Contei para a Mãe e, no dia seguinte, ela também notou que vez ou outra lá estava ele fazendo esforço para ver a televisão. "Ô João, mas como é na escola? Você tem tido dificuldade pra enxergar a lousa na sua classe?", perguntou ela, indo mais fundo na questão. "É, quando eu sento mais para trás, tenho dificuldade para ver o que tá escrito lá na lousa sim. Já até pedi para a professora que me mudasse de lugar.". Bem, se havia alguma dúvida, já estava dissipada. Três dias depois, a Mãe se apresentava ao consultório do oftalmologista com o João a tiracolo.

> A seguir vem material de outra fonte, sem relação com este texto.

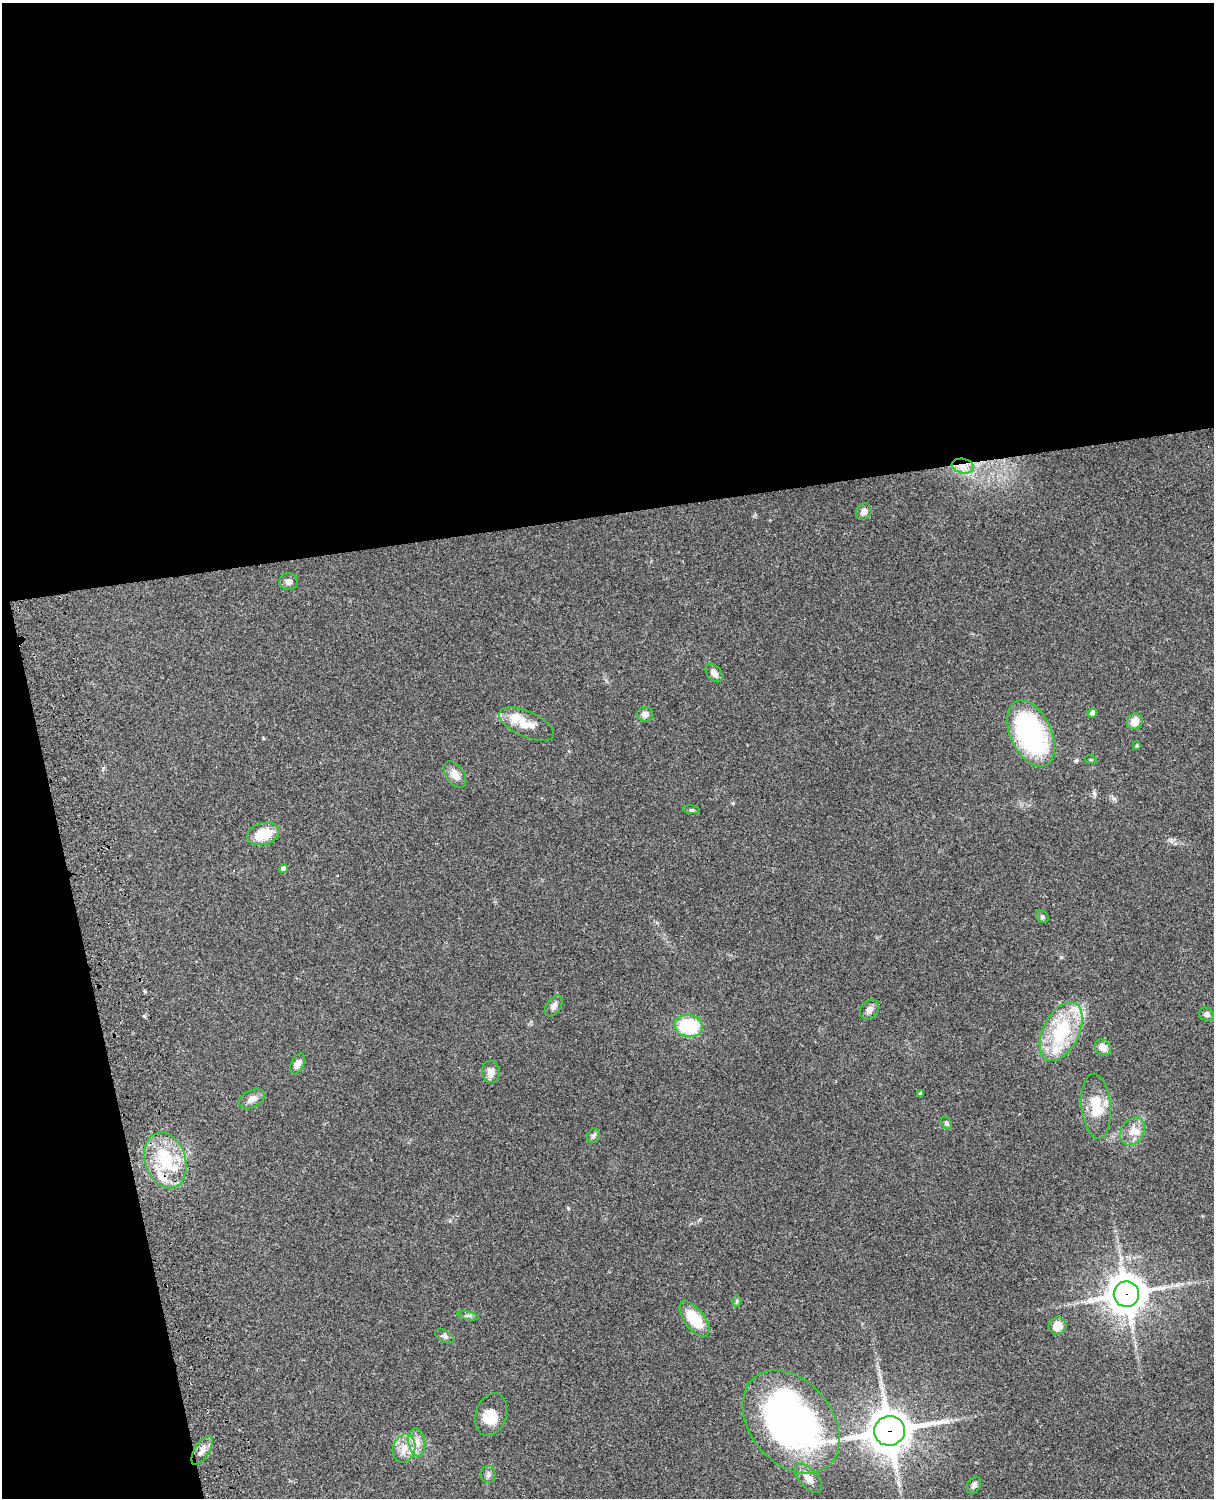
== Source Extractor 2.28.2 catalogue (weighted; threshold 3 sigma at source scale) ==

Quando voltaram, ele, com as pupilas dilatadas, dizia, não sem alegria (para meu total espanto, registre-se), que teria sim de usa óculos. Não para perto, mas para longe, já que o diagnóstico havia apontado miopia. Bem, usar óculos nunca foi um grande problema para mim, ainda que ele tenha me apanhado mais tarde, por volta dos 14 anos. No caso do João, a estreia no mundo dos "quatro olhos" se daria mais cedo, aos 7. "Oba, quero um igual ao do Harry Potter!", e lá fomos nós em busca de um modelo com lentes redondas, como o do menino bruxo. Foi só aí que entendi a felicidade do João. Afinal, agora estaria ainda mais parecido com um de seus personagens preferidos. Ao chapéu e varia mágica, se juntava agora os indefectíveis óculos de aros redondos.

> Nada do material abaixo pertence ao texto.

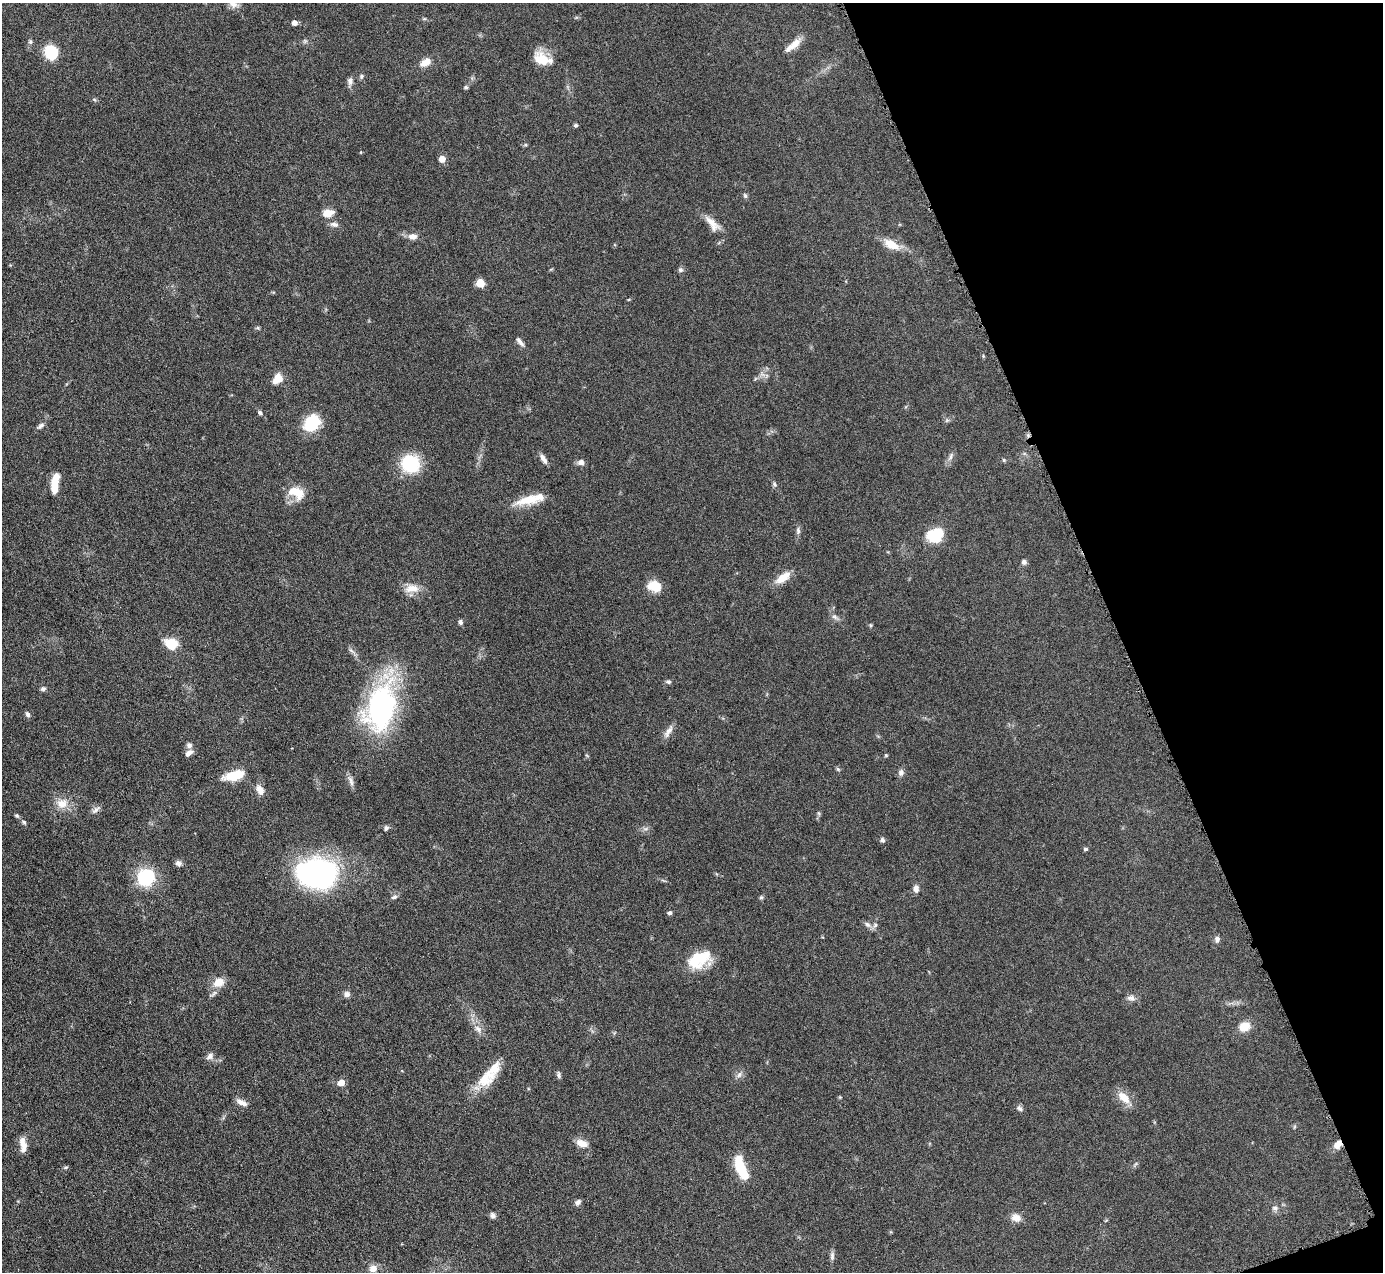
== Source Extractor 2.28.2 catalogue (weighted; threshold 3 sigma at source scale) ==
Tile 12 of 4 x 4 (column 4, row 3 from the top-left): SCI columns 4146-5526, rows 1554-2823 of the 5530 x 5515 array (HDU 1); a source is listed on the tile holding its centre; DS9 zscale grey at full resolution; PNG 1385 x 1274 px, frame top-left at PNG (2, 3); no overlay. Shown black and unused: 19% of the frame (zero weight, under 4 of 8 exposures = <1% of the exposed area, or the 3 px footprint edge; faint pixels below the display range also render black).
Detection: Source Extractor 2.28.2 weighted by HDU 2 'WHT'; one run over the whole footprint, this tile lists its part. Background 0.0476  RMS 0.0039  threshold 0.0158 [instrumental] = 3 sigma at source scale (4.09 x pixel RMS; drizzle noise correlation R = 1.36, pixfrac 0.8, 0.05/0.05 arcsec/px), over >= 5 px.
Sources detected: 114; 3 inside a brighter object's white glare — not listed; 5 inside a brighter listed object's ellipse — not listed separately; the other 106 listed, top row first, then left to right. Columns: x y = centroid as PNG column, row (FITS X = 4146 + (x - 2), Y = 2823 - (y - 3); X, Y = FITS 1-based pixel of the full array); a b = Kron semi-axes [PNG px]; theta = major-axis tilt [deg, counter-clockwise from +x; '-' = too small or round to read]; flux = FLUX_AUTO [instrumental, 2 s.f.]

Mas a tarefa logo se mostrou mais complicada do que parecia inicialmente. Num final de semana, visitamos três óticas em busca do tal modelo "Potter" e nada. Retangulares, sim, havia vários disponíveis. Mas não era isso o que o João queria e, como era o seu primeiro óculos, achei que devia insistir um pouco mais. No dia seguinte, uma segunda chuvosa, nos enfiamos numa ótica perto de casa e, bingo!, lá estava ele: o óculos do Harry Potter! Bem, não exatamente igual, mas redondinho, na proporção exata do rosto do João, com aros resistentes e de cor azul. "Adorei! Pode ser esse papai?" E foi. Saímos dali felizes. Em dois dias, o João estaria de visual novo.

Quando finalmente pegamos o óculos e o João apareceu em casa esbanjando charme com seu look Potter, veio a surpresa: o Pedro. "Papai, também quero usar óculos!" E lá fui eu explicar que ele ainda não precisava, talvez nem precisasse um dia. "Mas eu também gosto do Harry Potter! Também quero...." O jeito foi improvisar com um modelo de lentes escuras, que ele usa só de brincadeira quando vai ao clube ou à praia. Mas tudo, bem, adorou. Agora tenho dois pequenos magos em casa.

Em tempo: o João se adaptou muito bem ao modelo redondinho. Na escola, contou, os amigos nem o chamaram de "quatro olhos", como era comum na minha época. Para eles, João agora era o Harry Potter da turma.

Luiz Rivoiro é pai de João, 8, e de Pedro, 3. Jornalista, trabalhou na "Folha de S.Paulo" por 14 anos. É editor da revista "Playboy" e autor do livro "Pai É Pai - Diário de um Aprendiz". Escreve quinzenalmente para a Folha Online.